Capmark Financial Group Inc. has reportedly received another bid on its servicing unit. The company had previously received a $490 million bid from Berkadia, a joint venture between Berkshire Hathaway Inc. and Leucadia National Corp., but a bankruptcy judge ordered the company to delay its bid submission deadline, essentially prohibiting Capmark and Berkadia from finalizing the deal.
Capmark filed for bankruptcy in October, claiming $21 billion in liabilities and $20.1 billion in assets.
According to attorney Michael Kessler of Dewey & LeBoeuf, the firm representing Capmark, the company received a "very significant and interesting proposal from another bidder for significantly more money than Berkadia" last Friday, Reuters reports.
Berkadia's bid is for the entire business line and all of Capmark's 1,000-plus servicing employees, whereas the new bid is not as comprehensive, according to Kessler.
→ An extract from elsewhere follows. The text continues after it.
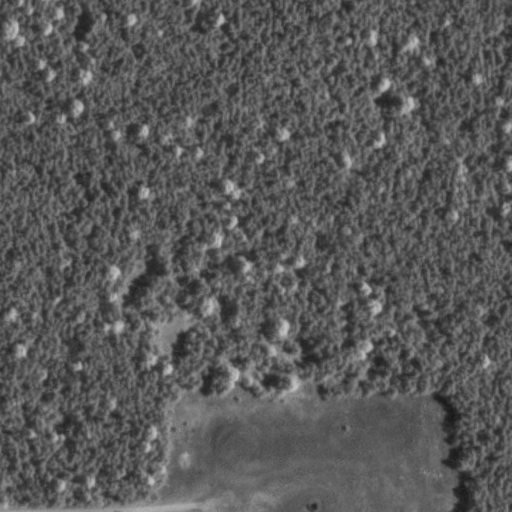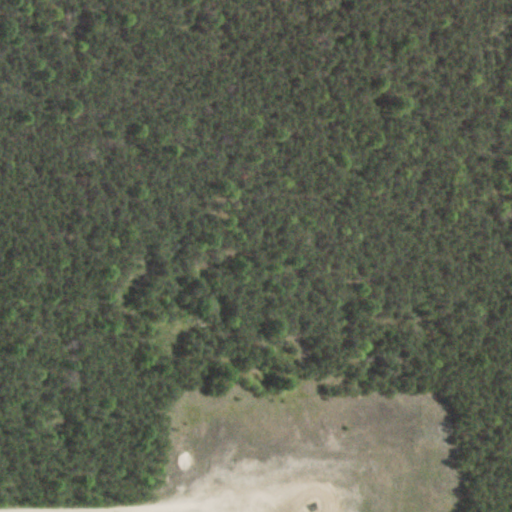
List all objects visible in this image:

Philadelphia Inquirer business reporter Joseph N. DiStefano suggests Midland Loan Services, the commercial mortgage unit belonging to Pittsburgh-based PNC Financial Services Group, may be the mystery bidder.
According to DiStefano, an attorney with Dechert LLP has been eyeing Capmark's bankruptcy proceedings and ‘Midland is asking questions about the pending auction.’
A PNC spokesperson declined to comment on the situation, DiStefano reports.